Work to complete:
The response should contain all of the data below, reproduced exactly, and no pictures.

%%

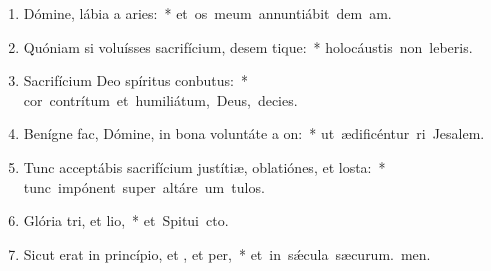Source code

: \begin{flushleft}
\begin{enumerate}[leftmargin=*]
\item Dómine, lábia a aries:~* \mbox{et os meum annuntiábit dem am.}
\item Quóniam si voluísses sacrifícium, desem tique:~* \mbox{holocáustis non leberis.}
\item Sacrifícium Deo spíritus conbutus:~* \mbox{cor contrítum et humiliátum, Deus,  decies.}
\item Benígne fac, Dómine, in bona voluntáte a on:~* \mbox{ut ædificéntur ri Jesalem.}
\item Tunc acceptábis sacrifícium justítiæ, oblatiónes, et losta:~* \mbox{tunc impónent super altáre um tulos.}
\item Glória tri, et lio,~* \mbox{et Spitui cto.}
\item Sicut erat in princípio, et , et per,~* \mbox{et in s\'{\ae}cula sæcurum. men.}

\end{enumerate}
\end{flushleft}

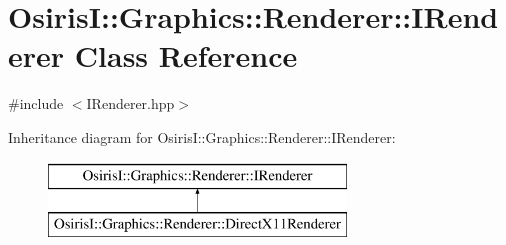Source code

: \hypertarget{class_osiris_i_1_1_graphics_1_1_renderer_1_1_i_renderer}{\section{Osiris\-I\-:\-:Graphics\-:\-:Renderer\-:\-:I\-Renderer Class Reference}
\label{class_osiris_i_1_1_graphics_1_1_renderer_1_1_i_renderer}
}


{\ttfamily \#include $<$I\-Renderer.\-hpp$>$}

Inheritance diagram for Osiris\-I\-:\-:Graphics\-:\-:Renderer\-:\-:I\-Renderer\-:\begin{figure}[H]
\begin{center}
\leavevmode
\includegraphics[height=2.000000cm]{class_osiris_i_1_1_graphics_1_1_renderer_1_1_i_renderer}
\end{center}
\end{figure}
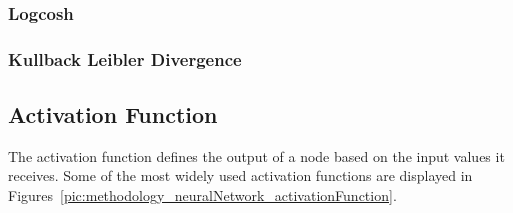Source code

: \subsubsection{Logcosh}

\subsubsection{Kullback Leibler Divergence}

\subsection{Activation Function}
The activation function defines the output of a node based on the input values it receives. Some of the most widely used activation functions are displayed in Figures~\ref{pic:methodology_neuralNetwork_activationFunction}.


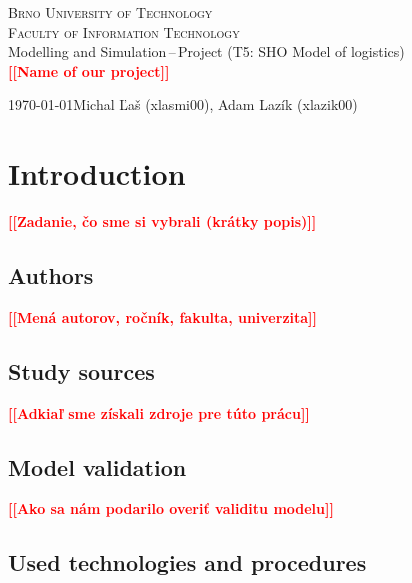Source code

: \documentclass[a4paper, 11pt, a4paper]{article}
\newcommand{\todo}[1]{\textcolor{red}{\textbf{[[#1]]}}}
\begin{document}
\begin{titlepage}
    \begin{center}
            \textsc{\Huge Brno University of Technology \\}
            \vspace{0.5em}
            \textsc{\huge Faculty of Information Technology \\}
            {\LARGE 	Modelling and Simulation\,--\,Project (T5: SHO Model of logistics) \\ 
            \vspace{0.4em}
            \Huge \todo{Name of our project}}
    \end{center}
    {\Large \today \hfill Michal Ľaš (xlasmi00), Adam Lazík (xlazik00)}
\end{titlepage}

\tableofcontents
\newpage

\section{Introduction}

\noindent\todo{Zadanie, čo sme si vybrali (krátky popis)\cite{placeholder.cite}}


\subsection{Authors}

\noindent\todo{Mená autorov, ročník, fakulta, univerzita}


\subsection{Study sources}

\noindent\todo{Adkiaľ sme získali zdroje pre túto prácu}


\subsection{Model validation}

\noindent\todo{Ako sa nám podarilo overiť validitu modelu}


\subsection{Used technologies and procedures}
\end{document}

%%

Response for this exercise:
Source code

: \begin{flushleft}
\begin{enumerate}[leftmargin=*]
\item Dómine, lábia a aries:~* \mbox{et os meum annuntiábit dem am.}
\item Quóniam si voluísses sacrifícium, desem tique:~* \mbox{holocáustis non leberis.}
\item Sacrifícium Deo spíritus conbutus:~* \mbox{cor contrítum et humiliátum, Deus,  decies.}
\item Benígne fac, Dómine, in bona voluntáte a on:~* \mbox{ut ædificéntur ri Jesalem.}
\item Tunc acceptábis sacrifícium justítiæ, oblatiónes, et losta:~* \mbox{tunc impónent super altáre um tulos.}
\item Glória tri, et lio,~* \mbox{et Spitui cto.}
\item Sicut erat in princípio, et , et per,~* \mbox{et in s\'{\ae}cula sæcurum. men.}

\end{enumerate}
\end{flushleft}

Source code

: \hypertarget{class_osiris_i_1_1_graphics_1_1_renderer_1_1_i_renderer}{\section{Osiris\-I\-:\-:Graphics\-:\-:Renderer\-:\-:I\-Renderer Class Reference}
\label{class_osiris_i_1_1_graphics_1_1_renderer_1_1_i_renderer}
}


{\ttfamily \#include $<$I\-Renderer.\-hpp$>$}

Inheritance diagram for Osiris\-I\-:\-:Graphics\-:\-:Renderer\-:\-:I\-Renderer\-:\begin{figure}[H]
\begin{center}
\leavevmode
\includegraphics[height=2.000000cm]{class_osiris_i_1_1_graphics_1_1_renderer_1_1_i_renderer}
\end{center}
\end{figure}
Source code

: \subsubsection{Logcosh}

\subsubsection{Kullback Leibler Divergence}

\subsection{Activation Function}
The activation function defines the output of a node based on the input values it receives. Some of the most widely used activation functions are displayed in Figures~\ref{pic:methodology_neuralNetwork_activationFunction}.


Source code

: \documentclass[a4paper, 11pt, a4paper]{article}
\newcommand{\todo}[1]{\textcolor{red}{\textbf{[[#1]]}}}
\begin{document}
\begin{titlepage}
    \begin{center}
            \textsc{\Huge Brno University of Technology \\}
            \vspace{0.5em}
            \textsc{\huge Faculty of Information Technology \\}
            {\LARGE 	Modelling and Simulation\,--\,Project (T5: SHO Model of logistics) \\ 
            \vspace{0.4em}
            \Huge \todo{Name of our project}}
    \end{center}
    {\Large \today \hfill Michal Ľaš (xlasmi00), Adam Lazík (xlazik00)}
\end{titlepage}

\tableofcontents
\newpage

\section{Introduction}

\noindent\todo{Zadanie, čo sme si vybrali (krátky popis)\cite{placeholder.cite}}


\subsection{Authors}

\noindent\todo{Mená autorov, ročník, fakulta, univerzita}


\subsection{Study sources}

\noindent\todo{Adkiaľ sme získali zdroje pre túto prácu}


\subsection{Model validation}

\noindent\todo{Ako sa nám podarilo overiť validitu modelu}


\subsection{Used technologies and procedures}
\end{document}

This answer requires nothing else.